Weniger Antibiotika für Kälber dank Impfung und Quarantäne

Kuh und Kalb

Ein Praxistest zeigte, dass «Freiluftkalb»-Betriebe fünfmal weniger Antibiotika-Behandlungstage registrierten als Vergleichsbetriebe.

Diane Kuhl/Shutterstock

Tiermedizin
Berner Forschende haben eine Methode mit dem Namen «Freiluftkalb»entwickelt, mit der sich der Antibiotikaeinsatz in der Kälbermast drastisch reduzieren und das Tierwohl verbessern lässt.

Die Schweizer Kälbermast braucht nach wie vor grosse Mengen Antibiotika. Das erhöht das Risiko für resistente Keime. Diese können zu schwer behandelbaren Infektionen bei Tieren und Menschen führen.

Die Forschenden um Mireille Meylan von der Vetsuisse-Fakultät der Uni Bern wandten ihr neues Konzept auf insgesamt 19 Betrieben an, wie der Schweizer Nationalfonds (SNF) am Donnerstag mitteilte. Die Auswertung ergab demnach, dass der Antibiotikaeinsatz auf den Versuchsbetrieben massiv reduziert, das Tierwohl verbessert und die Wirtschaftlichkeit auf vergleichbarem Niveau wie auf den 19 Vergleichsbetrieben gehalten wurde.

Quarantäne und kleine Gruppen
Die «Freiluftkalb»-Methode basiert auf drei wesentlichen Massnahmen: So sollen Mäster neue Kälber nur von Höfen zukaufen, die in ihrer Nähe liegen. Danach verbringen die jungen Kälber die ersten drei Wochen in Quarantäne in einem Einzeliglu, wo sie gegen Lungenentzündungen geimpft werden. Erst nach dieser Zeit kommen sie mit maximal zehn anderen Kälbern in ein Gruppeniglu, vor dem sich ein überdachter und eingestreuter Auslauf befindet.

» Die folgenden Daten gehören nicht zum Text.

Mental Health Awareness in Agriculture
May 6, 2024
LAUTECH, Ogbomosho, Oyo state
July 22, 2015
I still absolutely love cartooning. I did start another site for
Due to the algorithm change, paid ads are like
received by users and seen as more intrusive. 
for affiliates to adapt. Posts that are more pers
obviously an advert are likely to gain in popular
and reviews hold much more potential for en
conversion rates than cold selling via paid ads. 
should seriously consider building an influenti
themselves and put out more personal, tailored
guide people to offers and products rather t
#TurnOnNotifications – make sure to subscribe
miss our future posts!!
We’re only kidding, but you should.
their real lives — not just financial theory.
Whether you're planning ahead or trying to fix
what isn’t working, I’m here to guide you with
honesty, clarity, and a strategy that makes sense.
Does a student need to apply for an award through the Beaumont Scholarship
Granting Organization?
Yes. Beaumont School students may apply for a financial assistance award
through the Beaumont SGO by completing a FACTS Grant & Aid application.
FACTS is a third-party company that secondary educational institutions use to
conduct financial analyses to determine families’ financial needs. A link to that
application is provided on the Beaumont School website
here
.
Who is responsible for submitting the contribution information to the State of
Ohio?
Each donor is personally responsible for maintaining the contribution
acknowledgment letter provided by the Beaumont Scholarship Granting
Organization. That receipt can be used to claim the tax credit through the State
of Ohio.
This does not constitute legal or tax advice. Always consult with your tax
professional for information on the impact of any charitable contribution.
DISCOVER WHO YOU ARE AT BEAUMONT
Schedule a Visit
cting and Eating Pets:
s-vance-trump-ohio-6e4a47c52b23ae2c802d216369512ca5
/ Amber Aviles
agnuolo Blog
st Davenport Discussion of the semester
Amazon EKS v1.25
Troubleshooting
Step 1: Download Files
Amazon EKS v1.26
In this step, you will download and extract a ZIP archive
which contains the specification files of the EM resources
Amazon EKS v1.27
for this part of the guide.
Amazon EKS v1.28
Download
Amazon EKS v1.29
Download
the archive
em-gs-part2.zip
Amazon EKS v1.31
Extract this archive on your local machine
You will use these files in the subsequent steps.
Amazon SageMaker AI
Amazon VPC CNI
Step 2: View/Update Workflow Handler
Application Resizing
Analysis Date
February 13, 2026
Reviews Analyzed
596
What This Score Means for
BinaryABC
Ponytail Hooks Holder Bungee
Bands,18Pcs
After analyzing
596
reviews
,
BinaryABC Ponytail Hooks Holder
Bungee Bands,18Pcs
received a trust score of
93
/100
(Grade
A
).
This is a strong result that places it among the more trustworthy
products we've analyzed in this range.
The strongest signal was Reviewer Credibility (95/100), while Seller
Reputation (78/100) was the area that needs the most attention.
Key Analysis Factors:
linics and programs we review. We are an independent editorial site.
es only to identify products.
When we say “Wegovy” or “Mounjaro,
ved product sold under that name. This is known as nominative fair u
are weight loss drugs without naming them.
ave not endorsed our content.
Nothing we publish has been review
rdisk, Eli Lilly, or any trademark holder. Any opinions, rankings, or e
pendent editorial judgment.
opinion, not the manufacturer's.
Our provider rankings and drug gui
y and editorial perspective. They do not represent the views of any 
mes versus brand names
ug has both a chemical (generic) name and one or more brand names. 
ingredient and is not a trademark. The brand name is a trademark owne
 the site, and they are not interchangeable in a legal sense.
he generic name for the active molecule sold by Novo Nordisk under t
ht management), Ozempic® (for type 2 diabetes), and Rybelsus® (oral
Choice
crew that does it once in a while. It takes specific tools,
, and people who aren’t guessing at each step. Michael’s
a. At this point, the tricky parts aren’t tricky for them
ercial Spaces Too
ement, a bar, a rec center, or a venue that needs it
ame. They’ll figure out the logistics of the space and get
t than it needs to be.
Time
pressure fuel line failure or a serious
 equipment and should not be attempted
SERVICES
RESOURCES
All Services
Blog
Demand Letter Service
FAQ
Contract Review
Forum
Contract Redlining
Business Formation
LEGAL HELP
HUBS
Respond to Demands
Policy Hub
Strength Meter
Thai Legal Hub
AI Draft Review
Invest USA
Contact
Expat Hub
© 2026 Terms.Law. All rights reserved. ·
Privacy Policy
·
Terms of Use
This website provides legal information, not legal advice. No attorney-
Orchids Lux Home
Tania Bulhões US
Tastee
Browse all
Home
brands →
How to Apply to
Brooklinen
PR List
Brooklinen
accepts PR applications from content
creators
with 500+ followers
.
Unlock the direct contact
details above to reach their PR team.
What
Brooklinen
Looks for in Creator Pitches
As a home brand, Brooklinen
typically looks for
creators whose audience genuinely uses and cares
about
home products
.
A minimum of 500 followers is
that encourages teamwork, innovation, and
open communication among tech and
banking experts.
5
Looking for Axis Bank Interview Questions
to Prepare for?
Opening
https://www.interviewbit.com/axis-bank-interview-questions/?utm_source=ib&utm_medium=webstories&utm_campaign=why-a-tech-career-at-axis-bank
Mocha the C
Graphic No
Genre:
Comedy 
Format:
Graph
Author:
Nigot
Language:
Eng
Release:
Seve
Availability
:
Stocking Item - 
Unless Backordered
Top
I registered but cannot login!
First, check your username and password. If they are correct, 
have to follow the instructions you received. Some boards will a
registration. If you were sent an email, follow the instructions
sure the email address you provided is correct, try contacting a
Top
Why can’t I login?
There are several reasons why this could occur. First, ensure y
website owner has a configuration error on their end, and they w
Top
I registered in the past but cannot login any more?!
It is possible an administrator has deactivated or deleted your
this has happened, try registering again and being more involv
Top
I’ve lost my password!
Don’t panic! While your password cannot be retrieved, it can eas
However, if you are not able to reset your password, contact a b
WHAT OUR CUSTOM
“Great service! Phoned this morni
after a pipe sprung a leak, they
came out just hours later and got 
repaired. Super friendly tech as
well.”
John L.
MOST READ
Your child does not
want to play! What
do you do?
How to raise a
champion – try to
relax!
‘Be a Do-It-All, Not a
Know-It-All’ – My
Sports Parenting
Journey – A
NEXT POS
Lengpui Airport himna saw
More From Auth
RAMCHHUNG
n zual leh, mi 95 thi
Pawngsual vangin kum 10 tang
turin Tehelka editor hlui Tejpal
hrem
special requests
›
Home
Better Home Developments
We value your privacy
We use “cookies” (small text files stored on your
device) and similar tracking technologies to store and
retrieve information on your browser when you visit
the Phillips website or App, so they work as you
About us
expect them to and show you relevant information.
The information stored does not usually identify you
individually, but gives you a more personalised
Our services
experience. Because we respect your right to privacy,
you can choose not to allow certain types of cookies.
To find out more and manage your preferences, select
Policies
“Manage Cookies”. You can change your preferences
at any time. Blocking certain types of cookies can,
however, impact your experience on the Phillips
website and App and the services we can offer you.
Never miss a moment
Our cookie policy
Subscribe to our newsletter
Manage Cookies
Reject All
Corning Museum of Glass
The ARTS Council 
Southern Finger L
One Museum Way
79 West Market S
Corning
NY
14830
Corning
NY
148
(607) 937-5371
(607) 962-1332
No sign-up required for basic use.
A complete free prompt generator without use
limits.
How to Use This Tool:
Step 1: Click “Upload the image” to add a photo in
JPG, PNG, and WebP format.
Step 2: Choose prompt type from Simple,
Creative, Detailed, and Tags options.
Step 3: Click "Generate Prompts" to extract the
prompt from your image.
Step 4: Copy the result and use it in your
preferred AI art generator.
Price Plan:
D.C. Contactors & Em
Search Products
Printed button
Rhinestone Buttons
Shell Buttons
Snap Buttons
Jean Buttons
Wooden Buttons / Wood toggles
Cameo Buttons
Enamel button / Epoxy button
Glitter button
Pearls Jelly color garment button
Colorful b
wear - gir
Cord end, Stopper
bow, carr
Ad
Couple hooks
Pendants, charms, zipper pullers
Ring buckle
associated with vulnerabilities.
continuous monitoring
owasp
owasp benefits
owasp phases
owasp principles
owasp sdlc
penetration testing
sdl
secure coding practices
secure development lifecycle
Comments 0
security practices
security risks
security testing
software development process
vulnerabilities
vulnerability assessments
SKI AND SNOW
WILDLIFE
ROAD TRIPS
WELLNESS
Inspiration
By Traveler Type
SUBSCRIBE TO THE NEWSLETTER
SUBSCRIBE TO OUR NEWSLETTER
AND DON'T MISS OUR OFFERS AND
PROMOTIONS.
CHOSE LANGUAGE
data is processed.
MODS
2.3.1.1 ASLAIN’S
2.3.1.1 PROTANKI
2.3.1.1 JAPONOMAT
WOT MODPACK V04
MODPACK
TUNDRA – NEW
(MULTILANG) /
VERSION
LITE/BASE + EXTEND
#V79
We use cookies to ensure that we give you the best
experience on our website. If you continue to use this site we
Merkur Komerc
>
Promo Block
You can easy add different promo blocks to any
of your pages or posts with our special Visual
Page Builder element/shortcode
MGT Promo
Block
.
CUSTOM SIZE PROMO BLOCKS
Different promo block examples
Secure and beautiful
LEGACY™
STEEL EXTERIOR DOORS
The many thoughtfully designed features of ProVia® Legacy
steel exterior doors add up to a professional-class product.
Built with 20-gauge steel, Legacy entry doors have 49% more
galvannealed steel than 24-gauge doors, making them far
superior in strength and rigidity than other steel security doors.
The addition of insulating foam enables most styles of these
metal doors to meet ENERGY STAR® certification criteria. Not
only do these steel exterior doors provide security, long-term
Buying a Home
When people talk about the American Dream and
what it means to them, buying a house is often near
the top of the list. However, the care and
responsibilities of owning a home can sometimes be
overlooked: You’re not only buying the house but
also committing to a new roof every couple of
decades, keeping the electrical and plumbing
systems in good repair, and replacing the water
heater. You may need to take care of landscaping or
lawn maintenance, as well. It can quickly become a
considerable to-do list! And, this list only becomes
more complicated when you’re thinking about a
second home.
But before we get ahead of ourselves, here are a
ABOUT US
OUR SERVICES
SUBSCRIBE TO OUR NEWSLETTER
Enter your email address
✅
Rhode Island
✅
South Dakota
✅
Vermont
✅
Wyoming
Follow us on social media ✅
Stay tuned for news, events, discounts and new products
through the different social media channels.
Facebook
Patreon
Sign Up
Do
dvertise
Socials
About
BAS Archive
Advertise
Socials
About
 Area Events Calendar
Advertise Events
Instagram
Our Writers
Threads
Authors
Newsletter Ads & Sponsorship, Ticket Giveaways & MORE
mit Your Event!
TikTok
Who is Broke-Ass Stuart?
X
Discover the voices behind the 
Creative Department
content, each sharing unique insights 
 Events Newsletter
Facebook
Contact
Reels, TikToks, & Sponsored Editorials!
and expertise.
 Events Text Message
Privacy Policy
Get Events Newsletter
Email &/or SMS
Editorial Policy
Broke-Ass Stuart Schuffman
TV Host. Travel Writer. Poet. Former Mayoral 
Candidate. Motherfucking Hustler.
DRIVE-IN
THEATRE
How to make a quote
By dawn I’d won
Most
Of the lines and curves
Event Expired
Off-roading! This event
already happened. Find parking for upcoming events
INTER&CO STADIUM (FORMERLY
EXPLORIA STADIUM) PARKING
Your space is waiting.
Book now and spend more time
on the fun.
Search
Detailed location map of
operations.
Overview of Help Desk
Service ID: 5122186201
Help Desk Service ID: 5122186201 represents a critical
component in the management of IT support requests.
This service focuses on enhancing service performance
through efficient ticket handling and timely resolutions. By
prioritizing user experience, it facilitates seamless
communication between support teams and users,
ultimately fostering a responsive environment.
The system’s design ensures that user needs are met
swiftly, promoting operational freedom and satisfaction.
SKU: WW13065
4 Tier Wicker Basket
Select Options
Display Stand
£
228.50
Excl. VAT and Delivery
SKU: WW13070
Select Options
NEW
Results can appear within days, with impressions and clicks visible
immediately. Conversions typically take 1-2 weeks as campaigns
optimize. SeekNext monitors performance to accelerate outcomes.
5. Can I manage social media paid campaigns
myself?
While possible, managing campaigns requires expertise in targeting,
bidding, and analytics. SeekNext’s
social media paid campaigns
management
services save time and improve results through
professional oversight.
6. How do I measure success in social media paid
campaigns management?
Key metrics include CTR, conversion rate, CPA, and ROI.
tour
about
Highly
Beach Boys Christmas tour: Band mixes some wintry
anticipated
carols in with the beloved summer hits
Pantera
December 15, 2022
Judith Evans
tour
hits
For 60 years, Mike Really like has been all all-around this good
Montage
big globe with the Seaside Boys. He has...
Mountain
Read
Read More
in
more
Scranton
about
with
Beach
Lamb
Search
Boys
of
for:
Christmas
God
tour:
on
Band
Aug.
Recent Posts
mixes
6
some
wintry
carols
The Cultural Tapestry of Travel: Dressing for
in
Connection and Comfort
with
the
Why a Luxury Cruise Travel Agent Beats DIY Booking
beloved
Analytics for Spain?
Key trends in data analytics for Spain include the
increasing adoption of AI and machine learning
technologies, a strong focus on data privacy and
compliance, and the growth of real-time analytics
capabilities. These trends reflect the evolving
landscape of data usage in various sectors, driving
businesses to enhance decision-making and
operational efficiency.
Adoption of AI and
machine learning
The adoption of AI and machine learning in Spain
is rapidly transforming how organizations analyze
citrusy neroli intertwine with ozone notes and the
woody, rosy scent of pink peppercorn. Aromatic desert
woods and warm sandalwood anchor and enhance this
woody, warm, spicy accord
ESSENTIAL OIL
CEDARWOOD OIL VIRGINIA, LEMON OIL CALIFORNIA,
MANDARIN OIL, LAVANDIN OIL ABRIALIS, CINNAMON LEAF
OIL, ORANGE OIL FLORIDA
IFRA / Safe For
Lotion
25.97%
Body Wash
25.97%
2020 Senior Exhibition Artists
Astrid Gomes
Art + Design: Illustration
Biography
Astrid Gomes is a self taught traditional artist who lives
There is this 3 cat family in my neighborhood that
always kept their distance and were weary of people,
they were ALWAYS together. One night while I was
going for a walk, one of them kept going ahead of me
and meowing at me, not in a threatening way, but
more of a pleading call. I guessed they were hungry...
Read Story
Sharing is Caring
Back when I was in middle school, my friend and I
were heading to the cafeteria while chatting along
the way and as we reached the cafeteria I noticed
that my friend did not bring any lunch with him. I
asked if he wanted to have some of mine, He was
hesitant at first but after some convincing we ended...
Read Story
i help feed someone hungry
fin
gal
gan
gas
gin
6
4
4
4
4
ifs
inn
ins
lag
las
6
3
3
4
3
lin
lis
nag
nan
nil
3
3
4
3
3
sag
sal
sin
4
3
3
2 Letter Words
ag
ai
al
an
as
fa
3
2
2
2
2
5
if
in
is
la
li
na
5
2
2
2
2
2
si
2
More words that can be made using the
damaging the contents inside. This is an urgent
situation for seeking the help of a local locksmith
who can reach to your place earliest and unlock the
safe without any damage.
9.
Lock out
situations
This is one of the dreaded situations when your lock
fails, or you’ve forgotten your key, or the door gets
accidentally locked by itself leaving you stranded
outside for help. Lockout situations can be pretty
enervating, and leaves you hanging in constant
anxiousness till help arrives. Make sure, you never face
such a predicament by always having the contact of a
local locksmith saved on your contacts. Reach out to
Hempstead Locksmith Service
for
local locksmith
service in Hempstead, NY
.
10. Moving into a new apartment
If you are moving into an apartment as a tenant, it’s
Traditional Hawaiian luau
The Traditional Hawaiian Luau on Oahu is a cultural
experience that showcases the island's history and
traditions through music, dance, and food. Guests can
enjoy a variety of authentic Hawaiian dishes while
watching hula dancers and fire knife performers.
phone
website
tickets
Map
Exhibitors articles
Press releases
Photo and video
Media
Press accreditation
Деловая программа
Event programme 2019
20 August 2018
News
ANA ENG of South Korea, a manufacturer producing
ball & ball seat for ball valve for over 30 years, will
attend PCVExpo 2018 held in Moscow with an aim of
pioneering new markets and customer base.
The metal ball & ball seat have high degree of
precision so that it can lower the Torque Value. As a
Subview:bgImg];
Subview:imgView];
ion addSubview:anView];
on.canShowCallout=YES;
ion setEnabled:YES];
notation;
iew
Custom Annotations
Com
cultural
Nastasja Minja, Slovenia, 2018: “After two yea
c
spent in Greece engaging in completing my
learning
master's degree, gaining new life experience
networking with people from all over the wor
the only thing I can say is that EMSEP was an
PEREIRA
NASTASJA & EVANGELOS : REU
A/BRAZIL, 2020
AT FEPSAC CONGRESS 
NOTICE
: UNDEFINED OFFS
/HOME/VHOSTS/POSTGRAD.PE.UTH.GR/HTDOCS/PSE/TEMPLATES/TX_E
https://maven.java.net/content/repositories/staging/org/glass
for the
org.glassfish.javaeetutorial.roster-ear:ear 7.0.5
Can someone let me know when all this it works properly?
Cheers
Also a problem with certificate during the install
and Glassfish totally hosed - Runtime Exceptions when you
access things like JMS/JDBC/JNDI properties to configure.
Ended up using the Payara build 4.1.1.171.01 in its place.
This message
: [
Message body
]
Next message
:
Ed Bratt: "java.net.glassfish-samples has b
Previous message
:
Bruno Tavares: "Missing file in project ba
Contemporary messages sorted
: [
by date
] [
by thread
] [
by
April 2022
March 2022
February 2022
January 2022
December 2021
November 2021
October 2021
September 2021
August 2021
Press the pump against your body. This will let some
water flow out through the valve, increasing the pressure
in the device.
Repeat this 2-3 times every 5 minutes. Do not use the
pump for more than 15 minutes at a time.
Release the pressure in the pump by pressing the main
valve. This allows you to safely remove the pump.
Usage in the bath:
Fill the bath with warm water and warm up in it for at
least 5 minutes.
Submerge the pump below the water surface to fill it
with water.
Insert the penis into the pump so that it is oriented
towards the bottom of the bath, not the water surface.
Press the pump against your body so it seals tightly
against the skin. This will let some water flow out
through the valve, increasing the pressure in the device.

Demnach wiesen die nach dem "Freiluftkalb"-Konzept gehaltenen Kälbern nicht nur weniger Atemwegs- und Verdauungskrankheiten auf, sondern auch frühzeitige Todesfälle waren seltener. «Das ist nicht zuletzt bemerkenswert, weil auch die Vergleichshöfe in Bezug auf die Gesundheit der Tiere durchaus vorbildlich abschnitten», liess sich der Tierarzt Jens Becker in der Mitteilung zitieren.

Antibiotika nur für jedes sechste Kalb
Zudem zeigte sich, dass auf den Vergleichsbetrieben jedes zweite Kalb im Verlauf seines Lebens Antibiotika benötigte, während es bei den «Freiluftkälbern» nur jedes sechste war. Auch die Behandlungsdauer verkürzte sich: Die «Freiluftkalb»-Betriebe verzeichneten fünfmal weniger Behandlungstage als die Vergleichsbetriebe.

Die Wirtschaftlichkeit der Betriebe mit der neuen Methode war ausserdem weitgehend ebenbürtig mit derjenigen von Betrieben mit dem IP-Suisse Label, wie die Forschenden berechneten. So wurde der leicht höhere Arbeitsaufwand für «Freiluftkälber» unter anderem durch die tiefere Sterblichkeit und eine gute Tagesmastleistung kompensiert, hiess es in der Mitteilung.

Anerkennung durch Labels nötig
Allerdings sei man in den Berechnungen davon ausgegangen, dass die «Freiluftkalb»-Methode ebenfalls Direktzahlungen für genügend Frischluft für die Kälber erhalten. Doch das wäre momentan wegen des Daches über dem eingestreuten Auslauf nicht der Fall, so der SNF. Deshalb brauche es eine Anerkennung durch Labels, Bundesämter und Grossverteiler, um das Konzept breit umzusetzen.

Das Projekt im Rahmen des Nationalen Forschungsprogramms «Antimikrobielle Resistenz» wurde vom SNF, von IP-Suisse, dem Migros-Genossenschaftsbund sowie dem Bundesamt für Landwirtschaft gefördert.